Give the lines below again exactly, starting with the line that holds "Figure 2. The" and going on through the line that holds "Table 6: Functionality".

====

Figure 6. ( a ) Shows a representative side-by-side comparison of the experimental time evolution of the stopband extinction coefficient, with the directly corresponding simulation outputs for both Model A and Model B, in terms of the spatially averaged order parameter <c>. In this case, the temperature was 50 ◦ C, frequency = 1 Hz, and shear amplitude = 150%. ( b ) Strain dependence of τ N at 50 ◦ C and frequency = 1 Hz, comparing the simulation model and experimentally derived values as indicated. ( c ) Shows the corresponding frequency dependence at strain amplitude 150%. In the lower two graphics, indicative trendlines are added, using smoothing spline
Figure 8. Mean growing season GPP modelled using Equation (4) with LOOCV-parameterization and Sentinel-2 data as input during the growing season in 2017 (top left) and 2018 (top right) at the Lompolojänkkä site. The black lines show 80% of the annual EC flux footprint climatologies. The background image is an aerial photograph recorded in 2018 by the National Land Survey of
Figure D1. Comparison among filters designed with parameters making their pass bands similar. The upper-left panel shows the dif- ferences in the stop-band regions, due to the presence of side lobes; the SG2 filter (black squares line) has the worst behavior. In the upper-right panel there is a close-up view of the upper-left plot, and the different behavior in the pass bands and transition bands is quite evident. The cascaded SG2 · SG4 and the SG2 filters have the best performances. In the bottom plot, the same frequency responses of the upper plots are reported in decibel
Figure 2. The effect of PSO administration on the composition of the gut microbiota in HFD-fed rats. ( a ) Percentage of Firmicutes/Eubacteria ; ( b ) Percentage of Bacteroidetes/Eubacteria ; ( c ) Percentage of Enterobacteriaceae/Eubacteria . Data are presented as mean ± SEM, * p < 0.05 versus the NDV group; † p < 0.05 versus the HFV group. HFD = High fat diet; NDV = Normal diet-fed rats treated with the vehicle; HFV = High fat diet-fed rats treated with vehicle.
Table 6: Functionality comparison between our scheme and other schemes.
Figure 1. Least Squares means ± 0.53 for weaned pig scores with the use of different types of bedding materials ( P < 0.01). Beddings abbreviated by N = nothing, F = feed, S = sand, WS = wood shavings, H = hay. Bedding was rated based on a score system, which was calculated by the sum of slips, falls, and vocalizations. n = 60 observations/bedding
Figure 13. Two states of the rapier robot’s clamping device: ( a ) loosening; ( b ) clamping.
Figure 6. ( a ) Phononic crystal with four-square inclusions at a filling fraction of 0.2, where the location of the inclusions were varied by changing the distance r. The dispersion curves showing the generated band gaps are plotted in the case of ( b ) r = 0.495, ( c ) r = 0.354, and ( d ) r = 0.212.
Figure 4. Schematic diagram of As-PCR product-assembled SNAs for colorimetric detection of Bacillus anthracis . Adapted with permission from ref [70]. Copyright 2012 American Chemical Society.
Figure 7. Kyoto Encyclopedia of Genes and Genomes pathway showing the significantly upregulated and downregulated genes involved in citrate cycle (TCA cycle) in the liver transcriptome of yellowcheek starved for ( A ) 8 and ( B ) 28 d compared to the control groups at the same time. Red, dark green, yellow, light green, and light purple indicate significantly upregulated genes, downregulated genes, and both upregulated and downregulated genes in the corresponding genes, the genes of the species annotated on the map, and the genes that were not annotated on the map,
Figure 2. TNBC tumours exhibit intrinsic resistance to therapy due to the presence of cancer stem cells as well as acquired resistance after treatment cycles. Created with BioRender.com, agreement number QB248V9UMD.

====

▶ **SOLUTION**
Figure 2. The effect of PSO administration on the composition of the gut microbiota in HFD-fed rats. ( a ) Percentage of Firmicutes/Eubacteria ; ( b ) Percentage of Bacteroidetes/Eubacteria ; ( c ) Percentage of Enterobacteriaceae/Eubacteria . Data are presented as mean ± SEM, * p < 0.05 versus the NDV group; † p < 0.05 versus the HFV group. HFD = High fat diet; NDV = Normal diet-fed rats treated with the vehicle; HFV = High fat diet-fed rats treated with vehicle.
Table 6: Functionality comparison between our scheme and other schemes.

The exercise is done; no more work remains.